Riddarholmen Church is one of the oldest buildings in Stockholm
|Denomination||Church of Sweden|
|Parish||Riddarholmen (up to 1807)|
Riddarholmen Church is located on the island of Riddarholmen, close to the Royal Palace in Stockholm, Sweden. The congregation was dissolved in 1807 and today the church is used only for burial and commemorative purposes. Swedish monarchs from Gustavus Adolphus (d. 1632 AD) to Gustaf V (d. 1950) are entombed here (with only one exception: Queen Christina who is buried within St. Peter's Basilica in Rome), as well as the earlier monarchs Magnus III (d. 1290) and Charles VIII (d. 1470). It has been discontinued as a royal burial site in favor of the Royal Cemetery and today is run by departments of the Swedish Government and Royal Court.

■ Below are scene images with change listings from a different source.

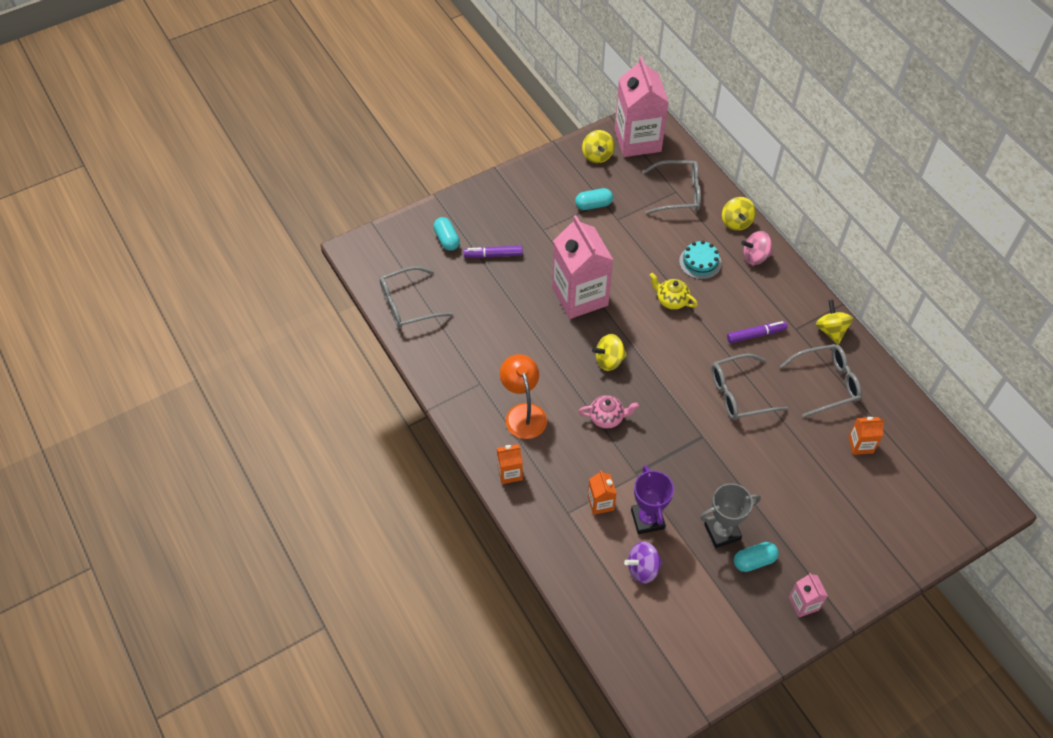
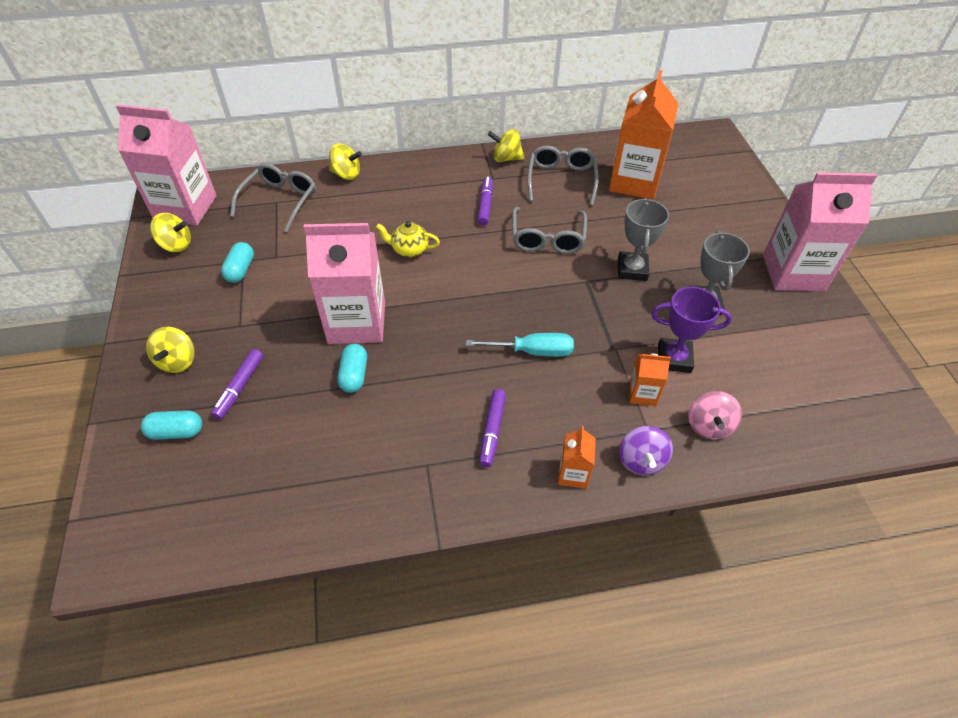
camera: 70 degrees left, 5 degrees down
(408, 305) = (250, 515): grey glasses -> none
(523, 413) = (492, 431): orange lamp -> purple marker
(607, 418) = (532, 351): pink teapot -> turquoise screwdriver
(609, 360) = (458, 325): yellow spinning top -> yellow spinning top (178, 361)
(643, 569) = (735, 383): purple spinning top -> purple spinning top (641, 460)
(671, 300) = (409, 250): yellow teapot -> yellow teapot turned 45 degrees clockwise
(700, 262) = (376, 214): turquoise cake -> none
(735, 468) = (632, 269): none -> grey trophy
(754, 561) = (741, 291): turquoise capsule -> turquoise capsule (354, 375)
(755, 257) = (395, 176): pink spinning top -> pink spinning top (708, 426)
(803, 603) = (793, 272): pink carton -> pink carton, size x2.21
(860, 445) = (634, 182): orange carton -> orange carton, size x2.21

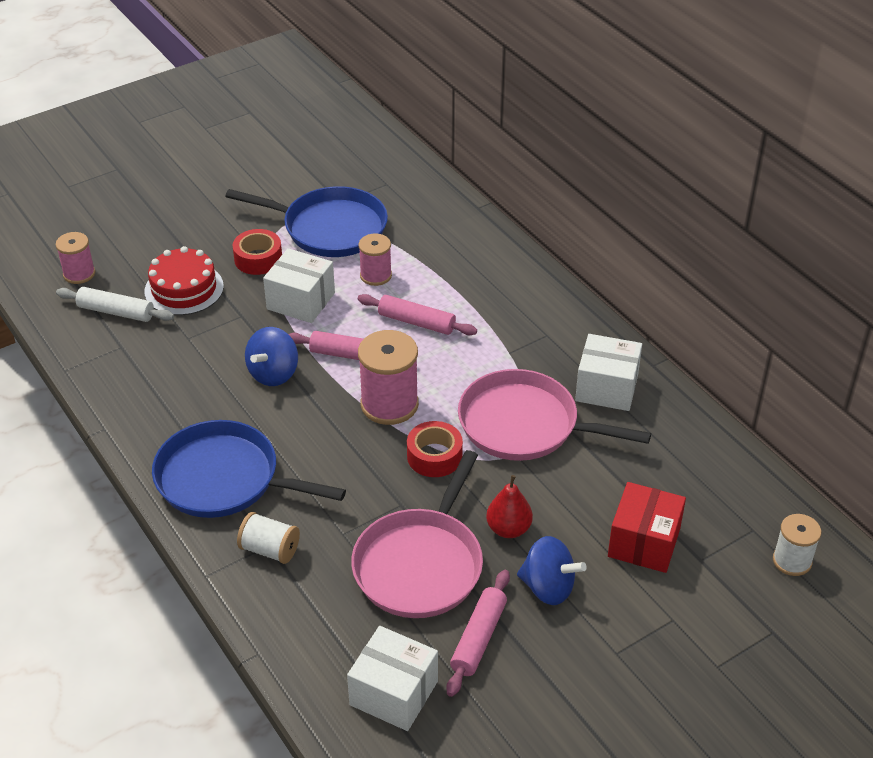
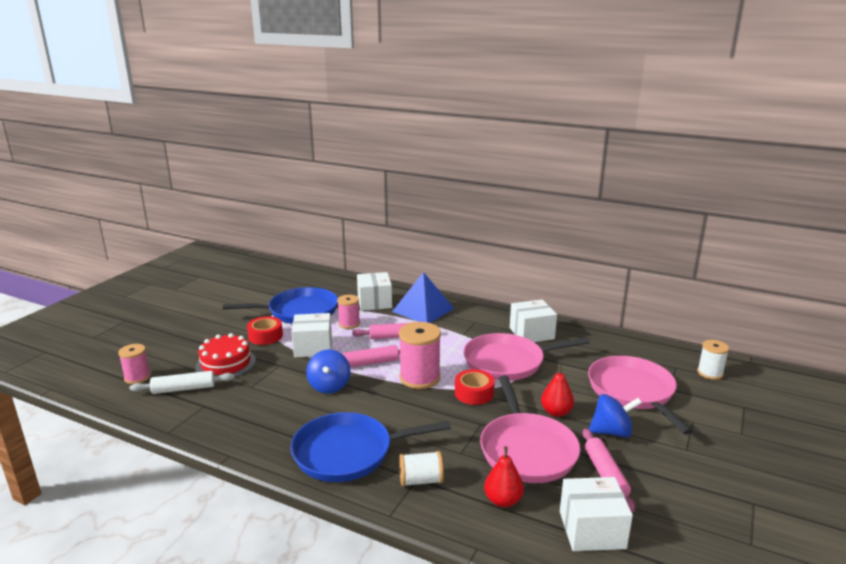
camera: 30 degrees left, 20 degrees down
(333, 614) = (503, 500): none -> red pear
(440, 246) = (374, 302): none -> white box
(495, 285) = (423, 310): none -> blue pyramid
(644, 542) = (633, 392): red box -> pink pan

It is one of the oldest buildings in Stockholm, parts of it dating to the late-13th century, when it was built as a greyfriars monastery. After the Protestant Reformation, the monastery was closed and the building became a Lutheran church. A spire designed by Flemish architect Willem Boy (1520-1592) was added during the reign of John III, but it was destroyed by a lightning strike on July 28, 1835 after which it was replaced with the present cast iron spire. 
Coats of arms of knights of the Royal Order of the Seraphim are on the walls of the church. When a knight of the Order dies, his coat of arms is hung in the church and when the funeral takes place the church's bells are rung without pause from 12:00 to 13:00.